In this HackerEarth Zero path operations problem solution Given a tree with N nodes with some non-negative value assigned to it. Let's say that the value of the ith node is wi. The beauty of a path between nodes u and v (denoted by B(u,v)) is described as the sum of values of all nodes that lie on the path excluding the nodes u and v. Note that B(u,v) is always zero for any valid node u. Ash is a weird guy. He only likes trees that have Sigma(u=1,N) Sigma(v=1,N) B(u,v) = 0. In one operation Ash can change the value of any node to any non-negative value. Ash wants to find the minimum number of operations required so that he starts liking the given tree. But Ash does not have time to solve the problem as he is on his Pokemon adventure. So he needs your help in solving this problem.

HackerEarth Zero path operations problem solution


HackerEarth Zero path operations problem solution.

#include<bits/stdc++.h>
using namespace std;
/*#include<ext/pb_ds/assoc_container.hpp>
#include<ext/pb_ds/tree_policy.hpp>
using namespace __gnu_pbds;
/*template <typename T>
using ordered_set = tree<T, null_type, less<T>, rb_tree_tag, tree_order_statistics_node_update>;
*/typedef long long ll;
typedef unsigned long long ull;
typedef long double ld;
typedef pair<ll,ll> pl;
typedef pair<int,int> pii;

#define int ll
#define LOCAL 0
#define dbg(x) cout << #x << " is " << x << "\n"
#define gll(x) scanf("%d",&x)
#define gll2(x,y) scanf("%d%d",&x,&y)
#define gll3(x,y,z) scanf("%d%d%d",&x,&y,&z)
#define gllarr(arr,n) f(i,n) gll(arr[i]);
#define sz(x) ((int)x.size())
#define s(x) sort(x.begin(),x.end())
#define all(v) v.begin(),v.end()
#define rs(v) { s(v) ; r(v) ; }
#define r(v) {reverse(all(v));}
#define pb push_back
#define f(i,n) for(int i=0;i<n;i++)
#define fr(i,n) for(int i=n-1;i>=0;i--)
#define rep(i,a,b) for(int i=a;i<=b;i++)
#define repr(i,a,b) for(int i=a;i>=b;i--)

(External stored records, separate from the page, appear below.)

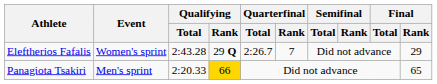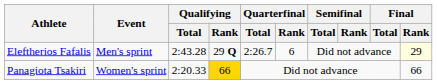Eleftherios Fafalis | Event: Women's sprint -> Men's sprint
Eleftherios Fafalis | Quarterfinal / Rank: 7 -> 6
Eleftherios Fafalis | Final / Rank: no background -> lightyellow background
Panagiota Tsakiri | Event: Men's sprint -> Women's sprint
Panagiota Tsakiri | Final / Rank: 65 -> 66
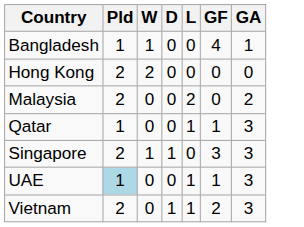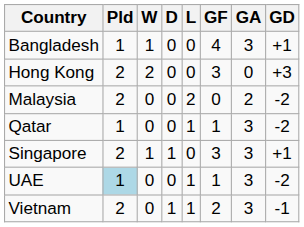+ column: GD | +1 | +3 | -2 | -2 | +1 | -2 | -1
Bangladesh | GA: 1 -> 3
Hong Kong | GF: 0 -> 3
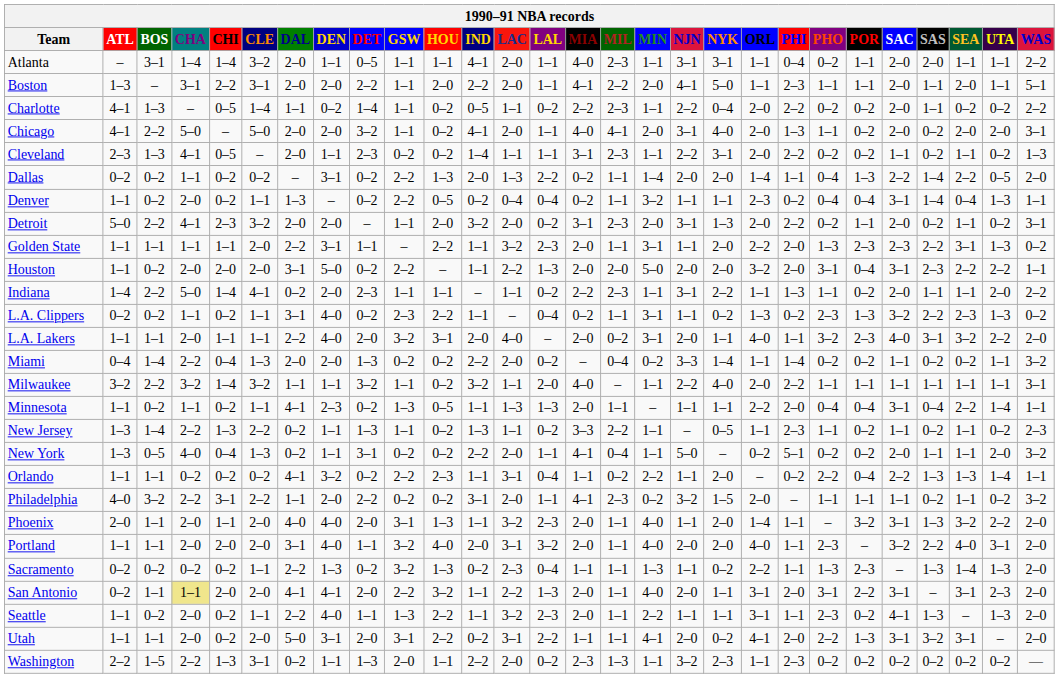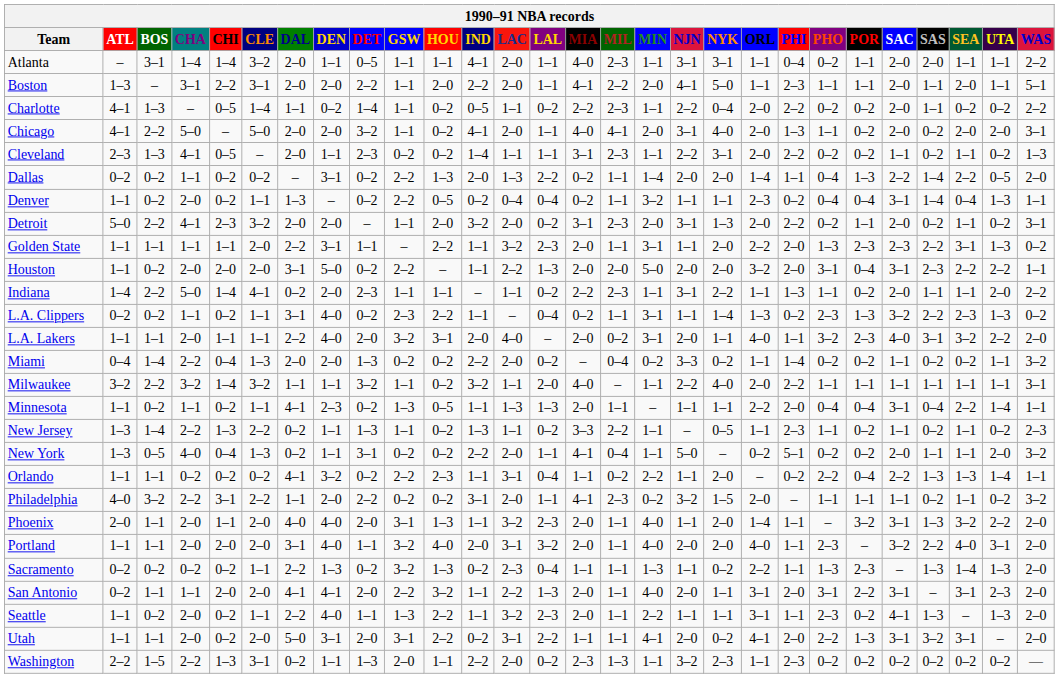L.A. Clippers | NYK: 0–2 -> 1–4
Miami | NYK: 1–4 -> 0–2
San Antonio | CHA: khaki background -> no background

const ll mod = (ll)1e9 + 7;
const ll inf = (ll)1e16;
const ld eps = 1e-12;
const ll N = (int)1e5 + 5;
const ll LOGN = 19;
const ld PI = 3.14159265358979323846;
inline ll mul(ll a, ll b, ll m = mod) { return (ll)(a * b) % m;}
inline ll add(ll a, ll b, ll m = mod) { a += b; if(a >= m) a -= m; if(a < 0) a += m; return a;}
inline ll power(ll a, ll b, ll m = mod) { if(b == 0) return 1; if(b == 1) return (a % m); ll x = power(a, b / 2, m); x = mul(x, x, m); if(b % 2) x = mul(x, a, m); return x;}

int a[N], deg[N];

int32_t main() {
ios_base::sync_with_stdio(false);
cin.tie(NULL);
if (LOCAL) {
freopen("C:\\Users\\Collection-DEV c++\\input.txt", "r", stdin);
freopen("C:\\Users\\Collection-DEV c++\\output.txt", "w", stdout);
}
int t;
cin>>t;
assert(t >= 1 && t <= 10);
while(t--) {
int n;
cin>>n;
assert(n >= 1 && n <= (int)1e5);
memset(deg, 0, sizeof(deg));
f(i, n - 1) {
int u, v;
cin>>u>>v;
assert(u >= 1 && u <= n);
assert(v >= 1 && v <= n);
u--, v--;
deg[u]++;
deg[v]++;
}
f(i, n) {
cin>>a[i];
assert(a[i] >= 0 && a[i] <= (int)1e9);
}
if(n == 1) {
cout<<"0\n";
continue;
}
int ans = 0;
f(i, n) {
assert(deg[i] > 0);
if(deg[i] == 1) continue;
if(a[i] != 0) ans++;
}
cout<<ans<<"\n";
}
int junk;
assert(!(cin>>junk));
return 0;
}